***** DATA FOR REVIEW *****

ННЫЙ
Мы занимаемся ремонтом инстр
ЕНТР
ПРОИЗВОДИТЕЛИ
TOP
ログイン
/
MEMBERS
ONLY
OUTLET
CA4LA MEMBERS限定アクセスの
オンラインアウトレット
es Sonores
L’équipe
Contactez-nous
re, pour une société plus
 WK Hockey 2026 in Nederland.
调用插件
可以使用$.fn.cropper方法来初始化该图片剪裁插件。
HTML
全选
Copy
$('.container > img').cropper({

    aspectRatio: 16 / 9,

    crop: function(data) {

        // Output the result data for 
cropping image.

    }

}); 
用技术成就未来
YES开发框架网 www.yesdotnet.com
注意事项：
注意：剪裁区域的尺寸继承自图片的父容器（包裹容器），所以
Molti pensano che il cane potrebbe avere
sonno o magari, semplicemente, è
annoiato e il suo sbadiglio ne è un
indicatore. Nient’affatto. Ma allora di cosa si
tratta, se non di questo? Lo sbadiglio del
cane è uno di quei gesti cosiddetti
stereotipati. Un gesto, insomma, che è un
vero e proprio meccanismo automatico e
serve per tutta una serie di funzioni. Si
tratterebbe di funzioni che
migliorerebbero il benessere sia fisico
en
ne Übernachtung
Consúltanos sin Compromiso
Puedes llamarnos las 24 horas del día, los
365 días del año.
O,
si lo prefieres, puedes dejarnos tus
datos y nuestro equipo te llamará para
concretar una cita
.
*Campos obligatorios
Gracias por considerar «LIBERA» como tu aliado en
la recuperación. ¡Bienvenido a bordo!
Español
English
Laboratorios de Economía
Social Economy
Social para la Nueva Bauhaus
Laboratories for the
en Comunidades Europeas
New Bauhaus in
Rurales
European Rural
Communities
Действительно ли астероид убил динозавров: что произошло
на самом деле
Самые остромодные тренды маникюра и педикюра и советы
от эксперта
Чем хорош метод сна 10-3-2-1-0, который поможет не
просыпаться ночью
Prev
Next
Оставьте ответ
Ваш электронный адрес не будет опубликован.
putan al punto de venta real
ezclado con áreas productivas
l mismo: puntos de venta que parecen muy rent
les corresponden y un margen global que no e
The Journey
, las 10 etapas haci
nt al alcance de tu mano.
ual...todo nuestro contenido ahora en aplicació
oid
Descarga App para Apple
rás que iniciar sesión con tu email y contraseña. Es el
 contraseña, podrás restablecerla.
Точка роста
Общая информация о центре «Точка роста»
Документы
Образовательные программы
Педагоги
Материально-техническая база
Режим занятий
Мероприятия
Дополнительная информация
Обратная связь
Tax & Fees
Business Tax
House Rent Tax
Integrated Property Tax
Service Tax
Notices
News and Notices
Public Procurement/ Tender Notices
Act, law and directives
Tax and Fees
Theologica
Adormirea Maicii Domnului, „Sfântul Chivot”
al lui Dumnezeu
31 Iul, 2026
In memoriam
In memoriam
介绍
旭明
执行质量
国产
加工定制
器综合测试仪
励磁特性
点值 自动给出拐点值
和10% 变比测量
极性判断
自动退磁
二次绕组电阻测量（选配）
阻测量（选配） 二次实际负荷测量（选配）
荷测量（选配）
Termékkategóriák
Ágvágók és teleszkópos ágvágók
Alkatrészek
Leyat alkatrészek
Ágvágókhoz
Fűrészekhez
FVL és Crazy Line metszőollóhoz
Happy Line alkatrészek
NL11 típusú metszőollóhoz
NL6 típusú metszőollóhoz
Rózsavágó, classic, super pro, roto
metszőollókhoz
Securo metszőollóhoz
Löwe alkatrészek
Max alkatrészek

*****

TASK ITEM:
For the records given here, say how many lines hold the string "Точка", with no further words.

OUTPUT BELOW:
2